Supplied material =
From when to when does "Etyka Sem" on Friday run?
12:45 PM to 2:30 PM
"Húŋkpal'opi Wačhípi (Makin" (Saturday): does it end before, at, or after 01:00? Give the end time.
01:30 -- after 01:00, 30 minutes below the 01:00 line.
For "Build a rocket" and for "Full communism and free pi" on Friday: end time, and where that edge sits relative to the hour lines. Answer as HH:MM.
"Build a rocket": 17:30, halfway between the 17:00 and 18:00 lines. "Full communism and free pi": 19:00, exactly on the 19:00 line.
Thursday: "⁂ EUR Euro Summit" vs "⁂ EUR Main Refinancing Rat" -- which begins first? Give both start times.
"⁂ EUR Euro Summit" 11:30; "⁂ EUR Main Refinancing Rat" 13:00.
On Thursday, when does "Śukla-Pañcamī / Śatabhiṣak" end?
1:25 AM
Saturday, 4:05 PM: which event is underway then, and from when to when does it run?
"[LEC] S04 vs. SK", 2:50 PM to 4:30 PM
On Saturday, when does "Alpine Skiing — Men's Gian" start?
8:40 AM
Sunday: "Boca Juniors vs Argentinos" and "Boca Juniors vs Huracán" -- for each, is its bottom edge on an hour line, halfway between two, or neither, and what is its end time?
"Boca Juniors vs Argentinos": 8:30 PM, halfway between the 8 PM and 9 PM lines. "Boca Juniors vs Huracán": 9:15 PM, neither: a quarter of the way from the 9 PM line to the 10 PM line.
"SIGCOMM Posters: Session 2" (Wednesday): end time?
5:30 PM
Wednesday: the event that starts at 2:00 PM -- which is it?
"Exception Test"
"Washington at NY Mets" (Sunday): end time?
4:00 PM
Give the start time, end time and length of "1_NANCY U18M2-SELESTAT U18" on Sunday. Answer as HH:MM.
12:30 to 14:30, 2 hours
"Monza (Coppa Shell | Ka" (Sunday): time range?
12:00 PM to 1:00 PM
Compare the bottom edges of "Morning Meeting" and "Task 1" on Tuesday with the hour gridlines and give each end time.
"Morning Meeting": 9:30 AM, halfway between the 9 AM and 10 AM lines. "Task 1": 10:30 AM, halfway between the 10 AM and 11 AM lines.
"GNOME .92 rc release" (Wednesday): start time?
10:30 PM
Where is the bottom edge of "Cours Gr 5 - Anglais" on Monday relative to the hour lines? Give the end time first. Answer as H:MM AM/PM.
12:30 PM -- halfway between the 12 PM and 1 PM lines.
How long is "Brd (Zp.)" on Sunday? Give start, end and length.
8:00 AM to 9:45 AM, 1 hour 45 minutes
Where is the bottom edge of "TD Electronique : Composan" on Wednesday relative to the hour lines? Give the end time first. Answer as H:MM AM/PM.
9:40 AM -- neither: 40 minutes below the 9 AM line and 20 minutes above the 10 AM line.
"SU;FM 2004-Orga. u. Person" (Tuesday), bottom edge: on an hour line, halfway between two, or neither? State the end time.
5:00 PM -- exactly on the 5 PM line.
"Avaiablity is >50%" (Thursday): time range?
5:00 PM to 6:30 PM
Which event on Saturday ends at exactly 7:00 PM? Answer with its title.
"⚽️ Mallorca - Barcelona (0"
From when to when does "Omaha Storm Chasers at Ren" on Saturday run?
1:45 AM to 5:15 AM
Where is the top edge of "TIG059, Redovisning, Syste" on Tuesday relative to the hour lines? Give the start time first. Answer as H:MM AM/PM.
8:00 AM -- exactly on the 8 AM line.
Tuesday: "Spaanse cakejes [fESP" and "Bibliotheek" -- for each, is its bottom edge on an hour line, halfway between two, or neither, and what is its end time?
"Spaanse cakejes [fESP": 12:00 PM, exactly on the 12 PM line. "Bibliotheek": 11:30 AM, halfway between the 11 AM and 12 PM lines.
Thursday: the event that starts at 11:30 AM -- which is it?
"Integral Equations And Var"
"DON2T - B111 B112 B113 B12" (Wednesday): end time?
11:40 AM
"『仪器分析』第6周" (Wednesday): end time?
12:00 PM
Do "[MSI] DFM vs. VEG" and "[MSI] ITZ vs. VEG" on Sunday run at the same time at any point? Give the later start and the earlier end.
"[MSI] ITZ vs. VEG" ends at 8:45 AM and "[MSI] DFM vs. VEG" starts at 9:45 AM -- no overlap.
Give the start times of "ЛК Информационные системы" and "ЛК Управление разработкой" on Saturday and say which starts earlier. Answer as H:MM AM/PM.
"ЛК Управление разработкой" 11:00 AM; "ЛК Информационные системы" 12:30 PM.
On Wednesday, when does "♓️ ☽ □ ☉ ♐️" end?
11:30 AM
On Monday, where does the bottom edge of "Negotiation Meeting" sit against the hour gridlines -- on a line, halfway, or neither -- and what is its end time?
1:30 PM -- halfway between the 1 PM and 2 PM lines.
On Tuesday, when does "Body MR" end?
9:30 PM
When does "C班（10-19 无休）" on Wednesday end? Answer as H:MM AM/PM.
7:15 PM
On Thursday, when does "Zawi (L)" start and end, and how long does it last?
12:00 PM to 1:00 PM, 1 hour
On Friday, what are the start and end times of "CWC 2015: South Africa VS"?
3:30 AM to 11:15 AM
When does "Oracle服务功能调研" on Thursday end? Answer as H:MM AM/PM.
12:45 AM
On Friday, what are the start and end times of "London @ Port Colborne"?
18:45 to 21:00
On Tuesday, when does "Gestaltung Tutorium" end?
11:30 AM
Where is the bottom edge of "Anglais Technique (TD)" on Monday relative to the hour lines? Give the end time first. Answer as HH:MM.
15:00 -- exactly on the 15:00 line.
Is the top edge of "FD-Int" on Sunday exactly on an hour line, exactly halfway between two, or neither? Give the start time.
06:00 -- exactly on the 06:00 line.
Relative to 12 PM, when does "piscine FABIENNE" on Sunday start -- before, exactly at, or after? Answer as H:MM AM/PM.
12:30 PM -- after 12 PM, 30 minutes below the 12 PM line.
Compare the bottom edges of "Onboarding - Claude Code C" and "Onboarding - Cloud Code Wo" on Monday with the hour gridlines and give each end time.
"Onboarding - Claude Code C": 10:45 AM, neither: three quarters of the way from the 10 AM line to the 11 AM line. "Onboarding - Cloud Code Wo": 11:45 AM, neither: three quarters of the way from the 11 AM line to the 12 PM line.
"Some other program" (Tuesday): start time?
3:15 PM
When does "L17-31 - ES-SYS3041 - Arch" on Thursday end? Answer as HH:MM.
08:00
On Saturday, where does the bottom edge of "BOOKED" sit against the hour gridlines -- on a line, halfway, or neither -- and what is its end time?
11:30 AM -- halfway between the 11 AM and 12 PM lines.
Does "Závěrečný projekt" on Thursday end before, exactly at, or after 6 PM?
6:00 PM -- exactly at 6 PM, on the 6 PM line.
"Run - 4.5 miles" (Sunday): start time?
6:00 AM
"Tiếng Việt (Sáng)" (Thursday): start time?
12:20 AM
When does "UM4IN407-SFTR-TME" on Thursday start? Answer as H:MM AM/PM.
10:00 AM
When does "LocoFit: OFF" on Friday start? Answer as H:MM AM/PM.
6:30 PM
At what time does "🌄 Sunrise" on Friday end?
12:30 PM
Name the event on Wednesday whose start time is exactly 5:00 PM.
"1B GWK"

Set task = Report how many of the lines above contain the string "Friday", treating uppercase and lowercase as distinct. Give only the number.

Solved exercise = 6